Più volte ho sottolineato l’esigenza di portare in discussione, nelle sedi opportune, una visione d’insieme di un Piano di ampliamento e rigenerazione del Campus di Chieti e del Polo di Pescara, (chiamatelo “Masterplan”, chiamatelo “Progetto strategico”, chiamatelo come volete) e poi una volta condiviso il progetto complessivo di sviluppo, programmare un’attuazione per stralci funzionali ogni qualvolta il nostro bilancio ce lo consente o ogni qualvolta si presentano risorse straordinarie, senza più farci distrarre dalle sirene di proposte che non rientrano in questo disegno strategico.

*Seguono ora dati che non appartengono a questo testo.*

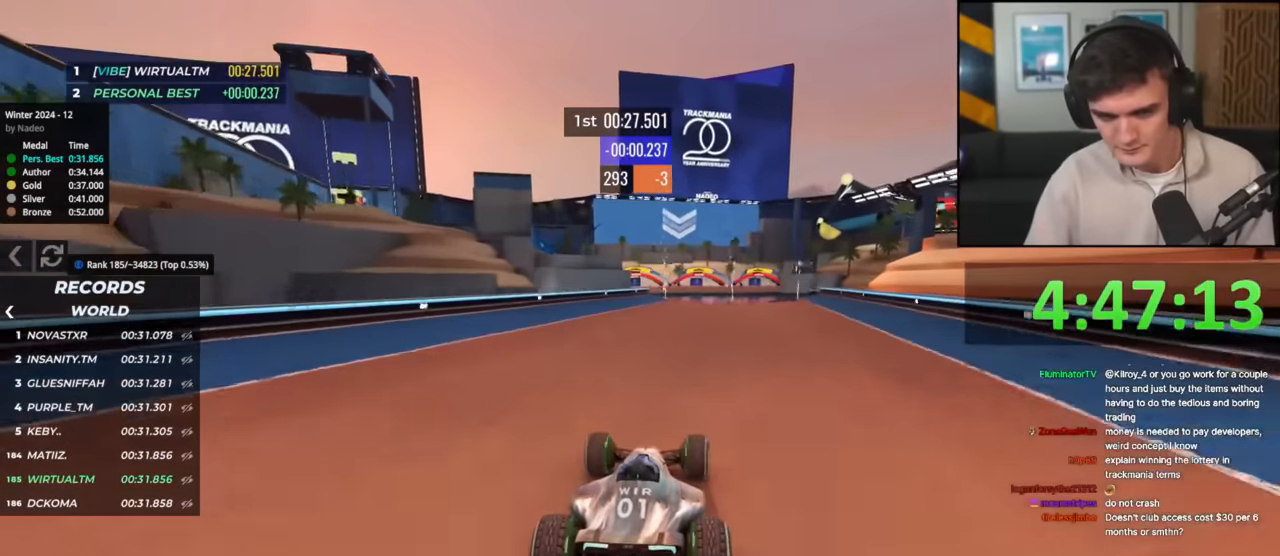
{"keys": ["left", "up"], "events": [[66, "left", "up"], [217, "right", "down"], [350, "right", "up"], [450, "left", "down"]]}
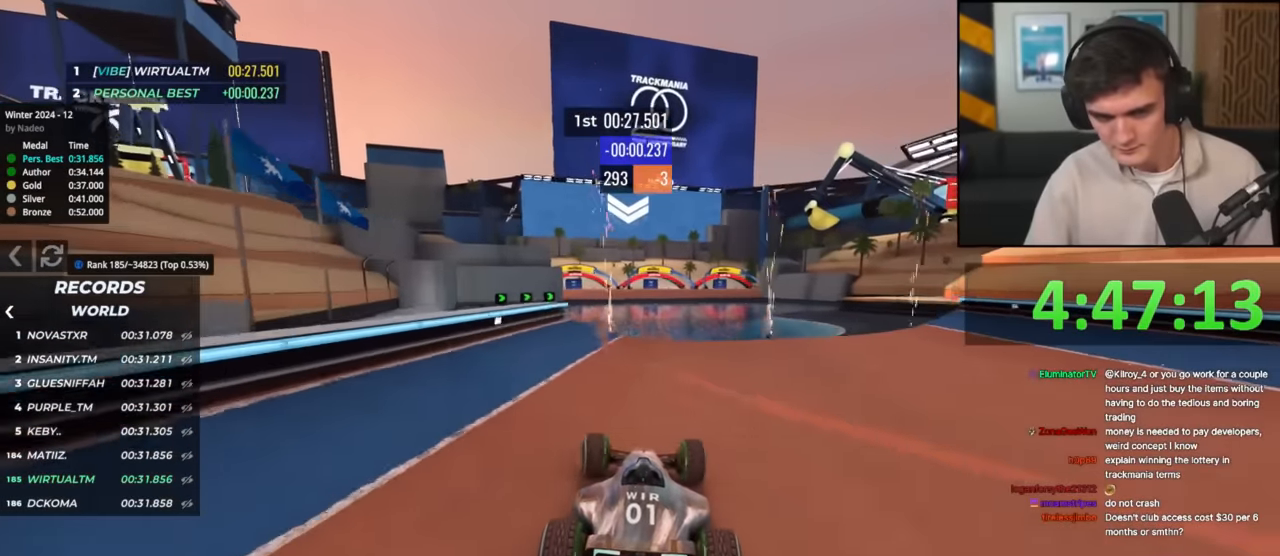
{"keys": ["left", "up"], "events": [[134, "left", "up"], [467, "left", "down"]]}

La mia idea – lo ricordo per l’ennesima volta – è che l’ampliamento della nostra Università a Pescara debba concentrarsi sulle aree di proprietà pubblica attigue al Polo Pindaro esistente, senza disperdere energie economiche e intellettive, su altre aree defunzionalizzate che ci sono in città o nell’area metropolitana e che ci vengono generosamente proposte dagli amministratori locali.  Le aree sul retro della nostra Università (quelle a fianco del Tribunale verso via Falcone Borsellino, per intenderci) sono di nostra proprietà: sono state oggetto di una permuta con l’edificio ex Aurum proprio allo scopo di realizzare l’ampliamento del Polo universitario pescarese.  Sempre allo stesso scopo in questi anni l’Università ha deviato il fosso Bardet che tagliava in due quelle aree e ha addirittura commissionato (e pagato) il progetto di ampliamento del “Nuovo Pindaro” ad uno degli studi di architettura più importanti d’Italia.  Per cui mi si deve spiegare la ragione per cui in questi ultimi anni invece di utilizzare quelle aree di “naturale espansione” le abbiamo lasciate in abbandono e siamo andati cercando altre aree su cui ampliarci in giro per la città.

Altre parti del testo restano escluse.